* WHAT YOU SHOULD DO *
Scanning the entries below, copy every line that contains the word "Colonel".

═══ SUPPLIED INFORMATION

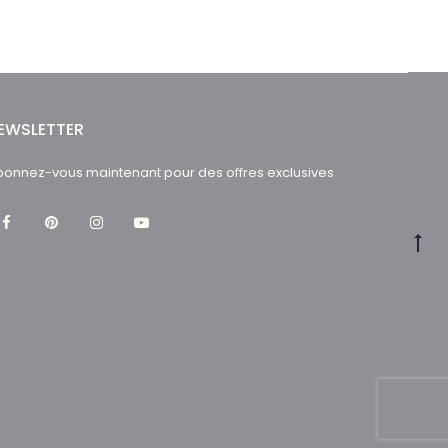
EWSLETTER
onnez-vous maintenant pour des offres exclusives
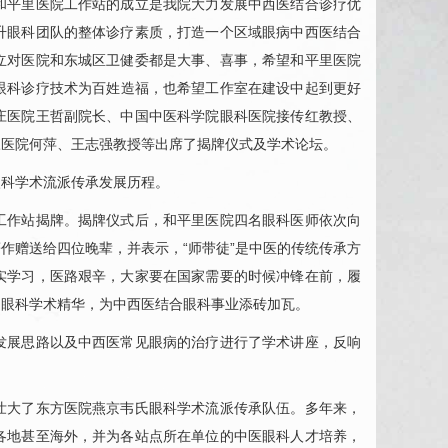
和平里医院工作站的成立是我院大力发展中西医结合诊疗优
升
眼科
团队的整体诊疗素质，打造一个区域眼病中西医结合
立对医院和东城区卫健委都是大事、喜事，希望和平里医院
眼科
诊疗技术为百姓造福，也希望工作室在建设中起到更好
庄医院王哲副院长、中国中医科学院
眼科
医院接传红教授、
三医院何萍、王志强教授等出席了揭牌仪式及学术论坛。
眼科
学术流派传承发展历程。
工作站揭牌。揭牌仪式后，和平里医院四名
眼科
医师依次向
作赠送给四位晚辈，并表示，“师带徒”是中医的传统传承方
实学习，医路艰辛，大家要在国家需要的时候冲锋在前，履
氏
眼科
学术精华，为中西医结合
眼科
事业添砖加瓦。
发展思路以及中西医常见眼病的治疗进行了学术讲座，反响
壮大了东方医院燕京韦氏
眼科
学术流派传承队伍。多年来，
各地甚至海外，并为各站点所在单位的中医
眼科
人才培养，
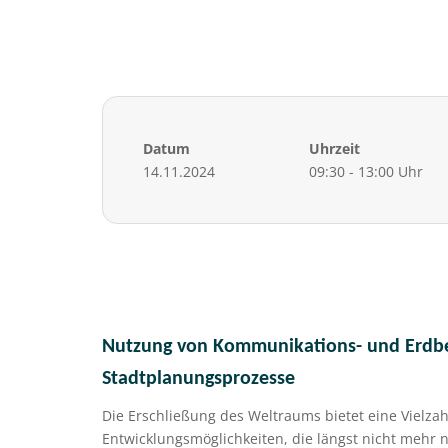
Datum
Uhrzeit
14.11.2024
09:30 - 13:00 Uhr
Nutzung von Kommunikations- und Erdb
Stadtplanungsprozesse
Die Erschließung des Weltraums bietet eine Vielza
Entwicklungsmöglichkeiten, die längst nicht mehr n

══════
═══ SUPPLIED INFORMATION

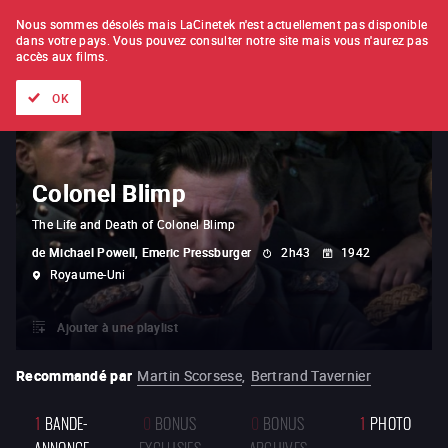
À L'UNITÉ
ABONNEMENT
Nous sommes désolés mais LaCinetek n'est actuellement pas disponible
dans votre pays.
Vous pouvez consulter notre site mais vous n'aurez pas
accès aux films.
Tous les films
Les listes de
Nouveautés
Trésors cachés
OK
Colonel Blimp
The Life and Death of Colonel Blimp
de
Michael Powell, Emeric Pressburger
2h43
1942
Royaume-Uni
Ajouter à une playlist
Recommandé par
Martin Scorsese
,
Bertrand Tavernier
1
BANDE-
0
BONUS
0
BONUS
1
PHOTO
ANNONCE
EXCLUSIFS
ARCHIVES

══════

* SOLUTION FOR THIS PROBLEM *
Colonel Blimp
The Life and Death of Colonel Blimp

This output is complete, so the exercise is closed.